Reason read: to continue the Langton Quartet (in honor of April being a good time to visit Australia).

Author fact: According to Penguin books Boyd had a preoccupation with his family and out of that preoccupation rose the mostly autobiographical Langton Quartet.

Book trivia: This is the second book in the Langton Quartet. It should be read before Outbreak of Love.

BookLust Twist: from Book Lust in the chapter “Australian Fiction” (p 29).

Cardboard Crown

Boyd, Martin. The Cardboard Crown. New York: E.P. Dutton & Co., Inc. 1953.

This is the story of Alice Verso told through her grandson’s discovery of her diary. From its pages half written in French he is able to uncover generations of intricate and complicated relationships. Alice marries into the Langton family and brings the clan financial stability. But, despite this Alice discovers her husband is having an affair with a childhood friend named Hetty. Told across three generations and bouncing between Australia and England everything about this story was strange. As a reader, I couldn’t stay engaged with the story or the characters. There wasn’t a single person I connected with or cared about. It was the kind of story I often lost place with – meaning, when I put it down I couldn’t remember the last thing I read.

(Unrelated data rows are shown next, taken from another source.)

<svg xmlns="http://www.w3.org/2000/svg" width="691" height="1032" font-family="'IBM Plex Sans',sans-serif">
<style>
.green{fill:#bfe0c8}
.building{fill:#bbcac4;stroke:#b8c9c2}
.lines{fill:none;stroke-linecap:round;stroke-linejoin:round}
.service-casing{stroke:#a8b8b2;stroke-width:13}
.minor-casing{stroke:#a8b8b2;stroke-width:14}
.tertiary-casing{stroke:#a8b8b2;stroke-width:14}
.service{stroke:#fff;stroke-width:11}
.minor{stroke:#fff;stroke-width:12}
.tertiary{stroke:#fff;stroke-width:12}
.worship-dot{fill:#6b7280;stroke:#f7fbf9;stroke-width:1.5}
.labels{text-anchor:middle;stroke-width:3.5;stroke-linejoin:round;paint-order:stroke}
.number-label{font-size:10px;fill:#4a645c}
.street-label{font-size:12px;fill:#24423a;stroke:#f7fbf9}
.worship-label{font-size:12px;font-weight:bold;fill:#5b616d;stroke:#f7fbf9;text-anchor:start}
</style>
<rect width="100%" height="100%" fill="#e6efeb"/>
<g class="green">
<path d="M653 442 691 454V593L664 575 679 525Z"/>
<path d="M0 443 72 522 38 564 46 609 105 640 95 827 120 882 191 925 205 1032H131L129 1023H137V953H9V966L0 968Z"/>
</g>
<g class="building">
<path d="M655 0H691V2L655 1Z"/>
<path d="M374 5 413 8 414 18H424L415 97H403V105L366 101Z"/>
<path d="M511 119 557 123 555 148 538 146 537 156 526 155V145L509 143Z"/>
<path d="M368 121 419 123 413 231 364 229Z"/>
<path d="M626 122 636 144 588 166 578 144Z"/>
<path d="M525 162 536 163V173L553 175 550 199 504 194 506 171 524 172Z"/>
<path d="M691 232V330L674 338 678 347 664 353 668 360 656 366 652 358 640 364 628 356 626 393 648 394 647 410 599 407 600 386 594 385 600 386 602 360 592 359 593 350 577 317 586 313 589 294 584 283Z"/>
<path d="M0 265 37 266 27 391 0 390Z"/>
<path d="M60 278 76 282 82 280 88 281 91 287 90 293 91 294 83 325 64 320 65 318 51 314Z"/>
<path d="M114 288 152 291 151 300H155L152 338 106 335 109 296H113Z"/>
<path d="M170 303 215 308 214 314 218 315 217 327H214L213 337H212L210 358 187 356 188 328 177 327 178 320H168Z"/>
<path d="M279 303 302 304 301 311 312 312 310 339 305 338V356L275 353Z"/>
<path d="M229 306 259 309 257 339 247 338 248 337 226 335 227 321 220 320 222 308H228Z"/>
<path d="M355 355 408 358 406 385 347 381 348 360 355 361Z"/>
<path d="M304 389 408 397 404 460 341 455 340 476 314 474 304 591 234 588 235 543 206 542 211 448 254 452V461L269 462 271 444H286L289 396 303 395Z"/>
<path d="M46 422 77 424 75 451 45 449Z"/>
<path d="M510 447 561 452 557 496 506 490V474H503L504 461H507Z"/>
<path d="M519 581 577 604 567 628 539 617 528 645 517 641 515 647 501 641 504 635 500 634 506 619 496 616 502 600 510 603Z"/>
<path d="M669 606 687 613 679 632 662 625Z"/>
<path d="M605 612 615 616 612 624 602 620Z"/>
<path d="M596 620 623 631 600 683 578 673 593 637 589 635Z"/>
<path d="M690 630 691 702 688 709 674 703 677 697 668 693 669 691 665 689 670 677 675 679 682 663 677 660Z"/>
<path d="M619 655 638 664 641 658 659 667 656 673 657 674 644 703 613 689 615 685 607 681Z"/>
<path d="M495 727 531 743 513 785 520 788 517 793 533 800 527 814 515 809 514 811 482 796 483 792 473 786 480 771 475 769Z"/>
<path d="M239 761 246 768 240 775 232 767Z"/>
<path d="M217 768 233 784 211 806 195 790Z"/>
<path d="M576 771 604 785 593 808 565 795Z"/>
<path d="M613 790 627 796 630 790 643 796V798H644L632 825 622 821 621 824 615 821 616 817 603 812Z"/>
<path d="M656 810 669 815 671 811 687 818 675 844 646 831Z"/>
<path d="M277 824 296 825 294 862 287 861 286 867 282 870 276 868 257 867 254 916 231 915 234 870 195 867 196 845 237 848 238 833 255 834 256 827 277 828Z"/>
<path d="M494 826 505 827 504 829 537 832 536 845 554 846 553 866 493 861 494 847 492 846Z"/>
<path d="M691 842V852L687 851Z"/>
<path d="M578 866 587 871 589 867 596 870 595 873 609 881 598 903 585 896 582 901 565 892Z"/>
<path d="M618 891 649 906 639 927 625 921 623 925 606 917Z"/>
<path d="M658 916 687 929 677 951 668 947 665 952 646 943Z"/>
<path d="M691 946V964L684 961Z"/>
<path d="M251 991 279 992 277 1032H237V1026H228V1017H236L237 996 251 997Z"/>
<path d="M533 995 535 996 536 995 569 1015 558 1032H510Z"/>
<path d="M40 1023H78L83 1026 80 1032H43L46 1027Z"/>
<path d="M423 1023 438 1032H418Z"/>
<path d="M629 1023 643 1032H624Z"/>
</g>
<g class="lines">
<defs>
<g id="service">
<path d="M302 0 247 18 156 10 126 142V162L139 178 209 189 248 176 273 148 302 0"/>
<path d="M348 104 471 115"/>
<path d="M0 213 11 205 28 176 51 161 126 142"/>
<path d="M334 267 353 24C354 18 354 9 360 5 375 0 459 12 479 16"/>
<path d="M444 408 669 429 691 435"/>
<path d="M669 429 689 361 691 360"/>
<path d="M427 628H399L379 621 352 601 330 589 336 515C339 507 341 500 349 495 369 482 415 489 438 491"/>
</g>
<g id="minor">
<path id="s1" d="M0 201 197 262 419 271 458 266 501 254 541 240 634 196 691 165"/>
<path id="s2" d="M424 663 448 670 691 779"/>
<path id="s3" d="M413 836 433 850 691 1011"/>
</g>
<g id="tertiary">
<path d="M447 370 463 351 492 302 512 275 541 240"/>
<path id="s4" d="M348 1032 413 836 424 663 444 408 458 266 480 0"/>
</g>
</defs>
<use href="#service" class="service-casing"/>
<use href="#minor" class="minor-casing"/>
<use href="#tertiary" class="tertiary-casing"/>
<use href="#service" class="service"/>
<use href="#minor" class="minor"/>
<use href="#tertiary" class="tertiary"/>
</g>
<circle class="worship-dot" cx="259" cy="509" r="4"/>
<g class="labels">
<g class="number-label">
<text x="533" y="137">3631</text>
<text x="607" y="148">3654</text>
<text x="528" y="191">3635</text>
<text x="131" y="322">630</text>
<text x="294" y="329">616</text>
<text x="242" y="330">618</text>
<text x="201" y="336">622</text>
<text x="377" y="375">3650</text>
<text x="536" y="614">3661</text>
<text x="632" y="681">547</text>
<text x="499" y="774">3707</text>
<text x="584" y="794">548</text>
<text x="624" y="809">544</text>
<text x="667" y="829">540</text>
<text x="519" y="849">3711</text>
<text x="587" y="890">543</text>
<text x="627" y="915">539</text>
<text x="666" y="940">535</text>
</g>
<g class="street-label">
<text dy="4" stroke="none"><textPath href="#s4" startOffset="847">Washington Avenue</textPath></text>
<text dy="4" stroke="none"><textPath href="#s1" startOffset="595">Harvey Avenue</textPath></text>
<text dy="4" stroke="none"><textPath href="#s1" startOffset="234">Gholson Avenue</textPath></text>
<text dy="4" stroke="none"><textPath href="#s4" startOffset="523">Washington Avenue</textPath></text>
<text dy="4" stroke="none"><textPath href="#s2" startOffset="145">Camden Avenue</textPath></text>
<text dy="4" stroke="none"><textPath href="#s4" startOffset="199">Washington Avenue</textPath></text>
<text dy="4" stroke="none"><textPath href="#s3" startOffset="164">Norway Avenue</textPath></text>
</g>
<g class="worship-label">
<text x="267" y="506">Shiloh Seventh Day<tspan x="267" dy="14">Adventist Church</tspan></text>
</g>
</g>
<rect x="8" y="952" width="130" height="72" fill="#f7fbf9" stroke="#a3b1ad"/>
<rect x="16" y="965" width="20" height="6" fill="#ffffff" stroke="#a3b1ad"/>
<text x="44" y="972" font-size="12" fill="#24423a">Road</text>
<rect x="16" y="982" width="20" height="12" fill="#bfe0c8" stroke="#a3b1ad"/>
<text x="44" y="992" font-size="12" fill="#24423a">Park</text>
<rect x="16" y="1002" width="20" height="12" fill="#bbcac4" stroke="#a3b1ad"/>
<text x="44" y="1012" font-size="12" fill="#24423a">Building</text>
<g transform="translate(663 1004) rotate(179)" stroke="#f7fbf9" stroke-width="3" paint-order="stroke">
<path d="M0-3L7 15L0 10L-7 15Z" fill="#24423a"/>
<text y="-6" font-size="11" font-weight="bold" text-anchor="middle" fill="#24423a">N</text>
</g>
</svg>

Favorite lines, “All history is a little false” (p 43), “If she could bring her prey to bed, she wouldn’t have cared if she had mutton fat in her hair and a smut on her nose” (p 46), and “We must accept that people do behave idiotically…” (p56). And the follow up to that quote, “Any idiot can reproduce himself” (p 112). Too true!

Reason read: April is the best time to take a trip to Australia.

Author fact: Boyd is one of Australia’s best loved authors. He was a talented poet as well.

Book trivia: The plot of The Cardboard Crown is “founded on fact” according to the author.

BookLust Twist: From Book Lust in the chapter called “Australian Fiction” (p 37).

April ’11 was…

April was a gentle thaw in more ways than one. My grandfather finally passed away. I have to admit, the event was bittersweet. Saying goodbye was easier than I expected, if only because I knew, for him, life on this earth had ceased to be everything it could be. It was time. April was also the end of snow (although Maine still had giant piles of dirty, dripping snow in places). For books it was alot of really good stuff:

  • Flint’s Law by Paul Eddy ~ read in April to finish the series started last month (although there is a third Flint book that is NOT on the challenge list that I want to read…
  • “Two Tramps at Mud Time” by Robert Frost ~ in honor of April being poetry month and Monhegan’s mud season.
  • A Drinking Life: a Memoir by Peter Hamill ~ in honor of April being Alcohol Awareness Month. This was my first audio book for the BL Challenge and here’s the cool thing – I didn’t feel like I was cheating! Yay!
  • “The Exorcist of Notre-Dame” by David Kirby ~ in honor of Poetry month.
  • Alice Springs by Nikki Gemmell ~ in honor of Australia and April being the best time to visit. This was lyrical and brassy. Just the way I like ’em.
  • “The Bells are Ringing for Me and Chagall” by Terence Winch ~ in honor of poetry month. Sexy poem by the way!
  • Great Fortune: the Epic of Rockefeller Center by Daniel Okrent ~ in honor of April being Architecture Month. This was fun to read because it ended up being about more than a building.
  • “At Marlborough House” by Michael Swift ~ in honor of Poetry month.
  • Journey Beyond Selene: Remarkable Expeditions Past Our Moon and to the Ends of the Solar System by Jeffrey Kluger ~ in honor of April being the anniversary month of Apollo.
  • “Blue Garden” by Dean Young~ in honor of Poetry month.
  • Bear Went over the Mountain by William Kotzwinkle ~ in honor of April Fool’s Day and something silly.
  • “Goodbye, Place I Lived Nearly 23 Years” by Dean Young ~ in honor of Poetry month
  • “Skin of Our Teeth” a play by Thornton Wilder ~ in honor of April being National Brothers Month.
  • “By a Swimming Pool Outside Siracusa” by Billy Collins ~ in honor of Poetry month
  • “Dear Derrida” and “Strip Poker” by David Kirby ~ in honor of Poetry Month

For the Early Review Program (LibraryThing) it was The Good Daughter: a Memoir of My Mother’s Hidden Life by Jasmin Darznik.